• [文書本文]:
#####

しかし道場の広さ、さらにそこに寝泊まりする収容力の問題、食事の場所を含めての講習生の居住性の悪さから、講習能率が問題視されました。そこで参加者を増やし各剣連で育てたい幹部を派遣して貰うようにし、現在のように東西2か所で行うことにして今日に至っております。今回は東は33名、西は28名の参加で行いましたが、講習の効果には参加者全員が満足の感想を残しており、事業として有意義であったと感じます。これは講師も含めての全員の熱意がもたらしたものと評価できます。

しかし西の会場、居住性の悪さに加え、食事は毎回500mの坂道を下っての往復を要するなど難点が多々あります。この年代の幹部養成をさらに効果あらしめるため、講習の方法を改めて見直すことが必要と感じました。

つぎに第5回を重ねた、女子審判講習会が、調布市のNTT研修センターで6月3、4の両日開催されました。女子の五段以上の剣士が対象で、全剣連事務局の千葉まり子六段をはじめ72名が全国から参加、熱心に受講、成果を収めたものと思います。審判実技の実習には試合の実演が必要ですが、今回は東海大、日体大の両校の男子学生が当たってくれ、講習効率を上げるため有効でした。審判力の向上は、全剣連事業の重点で、これまで各地で比較的チャンスに恵まれなかった、女子審判員の能力向上のため講習の意義は大きいものがおります。そこでこの講習会を昨年までのように年2回にして欲しいとの声が、女子側において高いことは聞いており、その意義を否定はしません。しかし女子だけの講習のチャンスは他にもあること、そして優先すべき男子高段者への審判能力向上の対策が出遅れている状況から、さしあたりは見送りたいと思います。資格取得者が2千5百人に迫った社会体育指導員養成講習会も新年度のプログラムが始まりました。第29回の初級コースは、今回伊勢神宮のお膝元、伊勢市郊外の森の中の厚生年金休暇センターの恵まれた施設で開催、三重県剣連のご努力もあって、県内の方を中心として、73名の参加を得て、6月10日から3日間の日程を終えました。実技、講義とも廊下続きの建屋で実施できる便利さもあり、参加者も全員満足できたと思います。ただ1人アキレス腱の傷害の方が出たのは残念でした。

#####

• [指示内容]: 剣道講習会についての報告文を、最後の文のあとから書き継いでください。 データはこの作業では使いません。

• [データ抜粋]:
#####

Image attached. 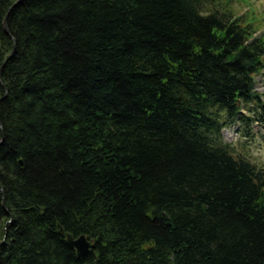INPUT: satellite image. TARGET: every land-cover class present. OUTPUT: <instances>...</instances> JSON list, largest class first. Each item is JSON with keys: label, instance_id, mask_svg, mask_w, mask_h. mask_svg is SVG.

#####

• [回答文]:
称号・段位審査関係第二段の事業進む

段位審査の関係では、夏の剣道六、七段の地方審査が迫り、新潟での七段、福島県郡山市、福岡県宗像市での六段審査の準備が進みました。また居合道では宇都宮市、松山市でそれぞれ地区講習会に続いての、六、七段審査が行われます。

5月の審査を1回休んだ、錬士、教士の審査を新しい規則によって11月に行います。地方剣連の推薦に基づいて、全剣連としては実質的にフリーパスであった錬教士審査が厳しくなるということから、昨年度には駆け込み受審が多かったこと、またそれぞれの段位取得後に、1ないし2年を置くという制度変更から、受審者はあまり多くないことを予想していますが、審議の後要項を決定しました。錬士は各剣連の書類推薦であることは変わりませんが、受審者ごとの推薦書と、自筆の小論文の提出を求めています。

また教士は剣連の推薦書の他、全剣連としての筆記試験を行います。受審者の便を考え、試験場は兵庫県、福岡県と、東京都に設けることにしました。居合道、杖道の称号審査も同時に行います。範士取得の方の証書の様式が固まりました。従来より大型の用紙を用い、全剣連の印も大きいものを新調し、文言も授与でなく、贈るの語を使います。

今回の新規則の発足に伴い、称号徽章を作り、希望の方に佩用して戴くようにしました。図柄は証書にも使われているマークのもので銀製、錬士用と教士以上用との2種類を作ります。またしばらく品切れになっていた、従来の三色徽章も復活させます。これまでのものは直径10ミリのでしたが新たに直径15ミリの大判を製作提供することにします。いずれも剣道愛好者一般に広く利用して戴きます。価格、頒布方法は改めて発表します。

称号・段位の返納の事務処理

称号・段位の受有者が、これを辱めるような行為があった場合、全剣連会長は、定められた手続きを経てその返上を命じ、またはそれを剥奪することができます。しかしそれ以外の理由で自発的に返納したい人が出た場合の処理には、規程がありませんでした。この場合の事務処理について、検討を重ねましたが、結論は本人の意思を尊重して、坦々と受けてその登録を消すということに落ち着き、特に規定化しないことにしました。

ただ登録面での記録は残します。なお私も剣連に関係する以前の昭和53年石田和外会長の名で剣道教士を戴いております。前称号審査規程の第13条に基づくものです。今回の新規則では、功績などに基づく称号授与の制度は廃止しました。この改正を行った責任者として、これを持ち続けることには抵抗感があり、返納することにいたしました。

前年度事業報告、決算固まる

6月22日に理事会・評議員会を開催、平成11年度事業報告、決算を審議、決定されました。事業報告では最近の活発な事業の展開が盛り込まれ、まずまずの状況と思います。決算も称号・段位取得者の増加などの影響もあり、順調な結果でした。事業遂行にご協力戴いた各剣連、また執行に当たった関係役員や事務局などの尽力の結果が総合的に現れたものと考え、厚くお礼申し上げます。月並みな言い方ですが、引き続き気を引き締め、積極的、効率的な事業の推進に努めます。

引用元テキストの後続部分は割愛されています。